More than a year and a half after the city put up physical roadblocks at the intersection of Third Avenue and Main Street in Mitchell, the case of the building located there hit another courtroom roadblock Tuesday afternoon.
A Davison County court granted a motion to withdraw filed by R. Shawn Tornow, the attorney who had represented building owner David Finnell since the city of Mitchell filed a complaint against him last June.
Tornow said via phone at Tuesday's hearing that he had not had contact with his then-client since Feb. 1, when Finnell sent him an email around midnight.
Judge Chris Giles said there have also been issues with Finnell paying Tornow.
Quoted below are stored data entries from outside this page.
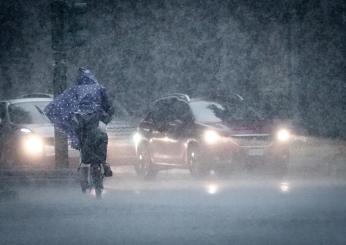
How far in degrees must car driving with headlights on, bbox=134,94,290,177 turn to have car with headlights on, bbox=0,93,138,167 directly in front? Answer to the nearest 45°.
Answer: approximately 135° to its right

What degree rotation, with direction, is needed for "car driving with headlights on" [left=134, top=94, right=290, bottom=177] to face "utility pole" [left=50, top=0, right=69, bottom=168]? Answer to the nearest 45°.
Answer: approximately 135° to its right

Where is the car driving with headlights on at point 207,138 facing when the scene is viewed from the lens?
facing the viewer and to the right of the viewer
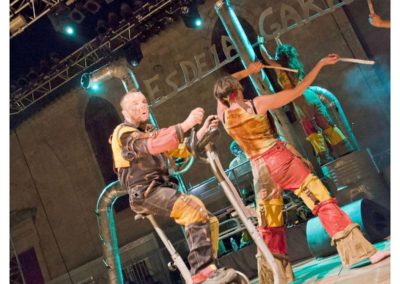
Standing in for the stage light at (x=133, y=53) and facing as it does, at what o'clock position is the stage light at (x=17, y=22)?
the stage light at (x=17, y=22) is roughly at 2 o'clock from the stage light at (x=133, y=53).

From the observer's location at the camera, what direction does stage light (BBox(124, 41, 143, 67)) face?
facing the viewer

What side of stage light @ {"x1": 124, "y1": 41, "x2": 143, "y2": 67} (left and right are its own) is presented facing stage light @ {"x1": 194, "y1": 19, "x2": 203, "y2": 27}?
left

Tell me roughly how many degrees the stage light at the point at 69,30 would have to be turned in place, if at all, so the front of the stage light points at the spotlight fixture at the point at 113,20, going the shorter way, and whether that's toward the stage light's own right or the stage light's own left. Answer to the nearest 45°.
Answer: approximately 90° to the stage light's own left

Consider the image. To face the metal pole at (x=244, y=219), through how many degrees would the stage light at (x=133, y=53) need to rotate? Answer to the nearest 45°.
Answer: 0° — it already faces it

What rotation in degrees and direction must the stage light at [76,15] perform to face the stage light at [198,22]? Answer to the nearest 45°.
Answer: approximately 90° to its left

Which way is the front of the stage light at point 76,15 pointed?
toward the camera

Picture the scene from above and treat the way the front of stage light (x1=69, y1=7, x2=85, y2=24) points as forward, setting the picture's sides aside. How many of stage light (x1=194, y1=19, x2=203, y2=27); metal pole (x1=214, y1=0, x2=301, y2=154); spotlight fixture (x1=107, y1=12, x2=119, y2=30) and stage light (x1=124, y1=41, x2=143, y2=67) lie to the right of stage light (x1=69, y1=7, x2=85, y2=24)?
0

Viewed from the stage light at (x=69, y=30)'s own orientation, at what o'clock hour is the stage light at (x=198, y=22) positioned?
the stage light at (x=198, y=22) is roughly at 9 o'clock from the stage light at (x=69, y=30).
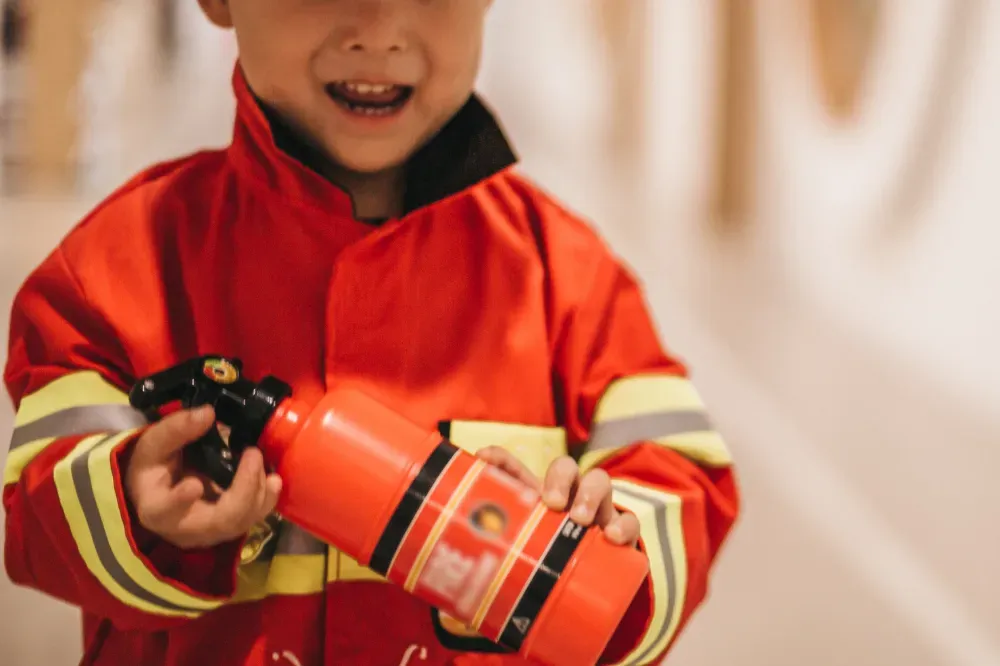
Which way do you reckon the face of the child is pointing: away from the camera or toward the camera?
toward the camera

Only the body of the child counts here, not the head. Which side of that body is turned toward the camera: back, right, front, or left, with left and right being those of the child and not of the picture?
front
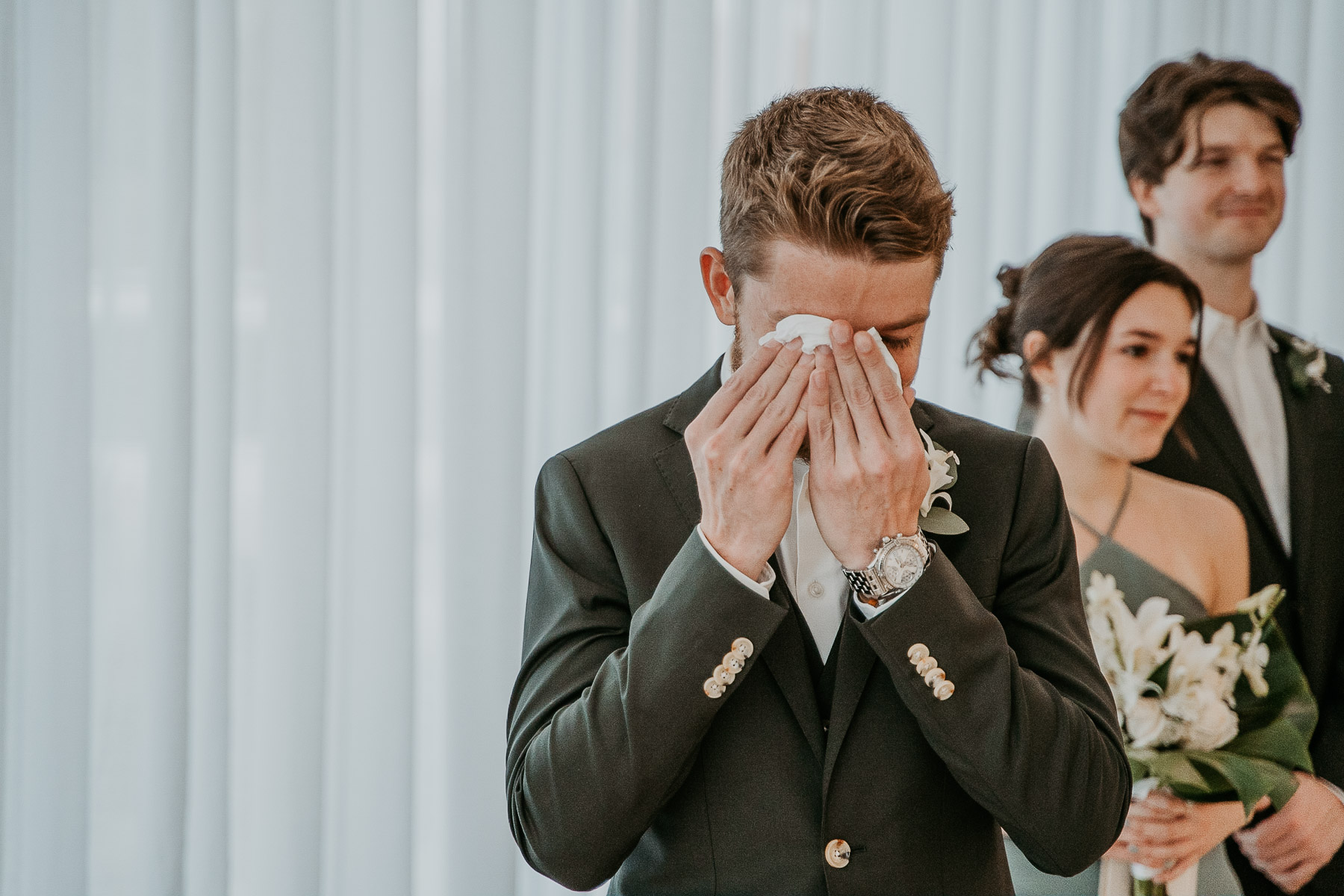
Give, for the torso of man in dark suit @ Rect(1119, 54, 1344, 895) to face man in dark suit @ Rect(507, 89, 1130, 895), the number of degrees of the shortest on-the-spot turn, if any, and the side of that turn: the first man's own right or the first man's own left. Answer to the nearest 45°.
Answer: approximately 45° to the first man's own right

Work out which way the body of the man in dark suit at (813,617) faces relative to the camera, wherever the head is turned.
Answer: toward the camera

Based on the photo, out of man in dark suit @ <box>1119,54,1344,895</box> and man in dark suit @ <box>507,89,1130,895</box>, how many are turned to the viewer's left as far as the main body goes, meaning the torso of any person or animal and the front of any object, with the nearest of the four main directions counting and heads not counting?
0
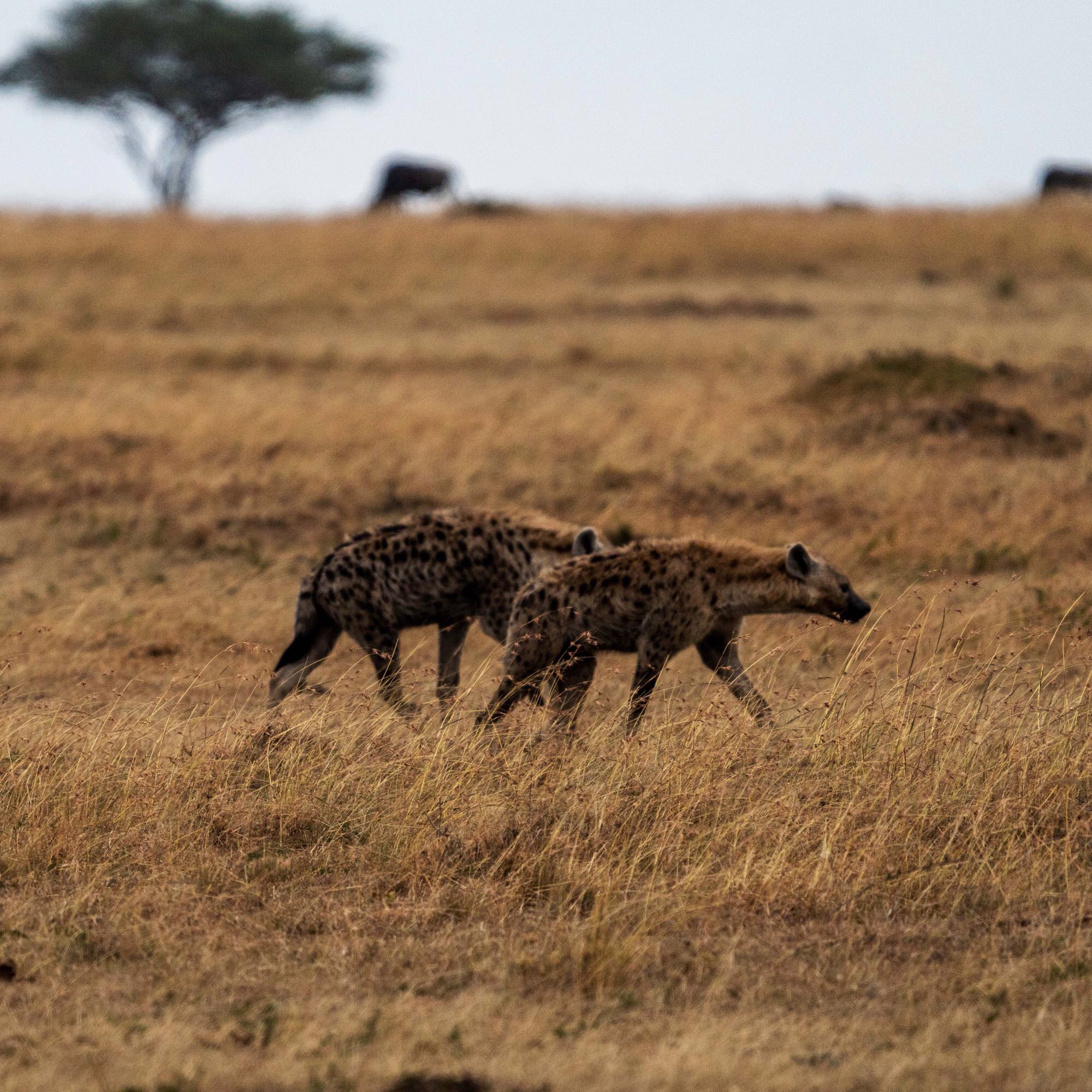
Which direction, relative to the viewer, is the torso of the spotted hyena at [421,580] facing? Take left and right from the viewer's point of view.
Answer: facing to the right of the viewer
"Mr. Finnell has not been the best client for you to deal with," Giles told Tornow on Tuesday while granting his motion to withdraw. "The court does not expect you to put in additional time and work for free."
Tornow said he notified Finnell of his motion to withdraw and that the hearing would take place, but Finnell was not present at the hearing, and Tornow said he had not received a response.
Tornow did not respond to The Daily Republic before publication for further comment on his withdrawal from the case.
The building, which has a hole in its south wall and led to part of Third Avenue being closed to traffic since August 2017, is alleged by the city to be a public nuisance that Finnell failed to adequately address after being cited in October 2017 for allegedly violating city codes.
In March, the City Council voted 4-3 against a proposed resolution to the issue, which would have allowed the city to take ownership of the building for $1 by the end of April.
Giles said the next step in the civil case is to have a hearing that addresses all the allegations in the city's complaint. City Attorney Justin Johnson responded by saying he needed time to amend pleadings to make sure all parties involved are included, as he said Finnell transferred the building's ownership from himself to an LLC at some point.
"Rest assured that we're trying to get this done as soon as possible," Johnson said.
A hearing is scheduled for the morning of July 29. Giles said that once allegations have been established, the city will have to provide sufficient evidence to prove the building is a nuisance before the court can consider granting the city relief in the case.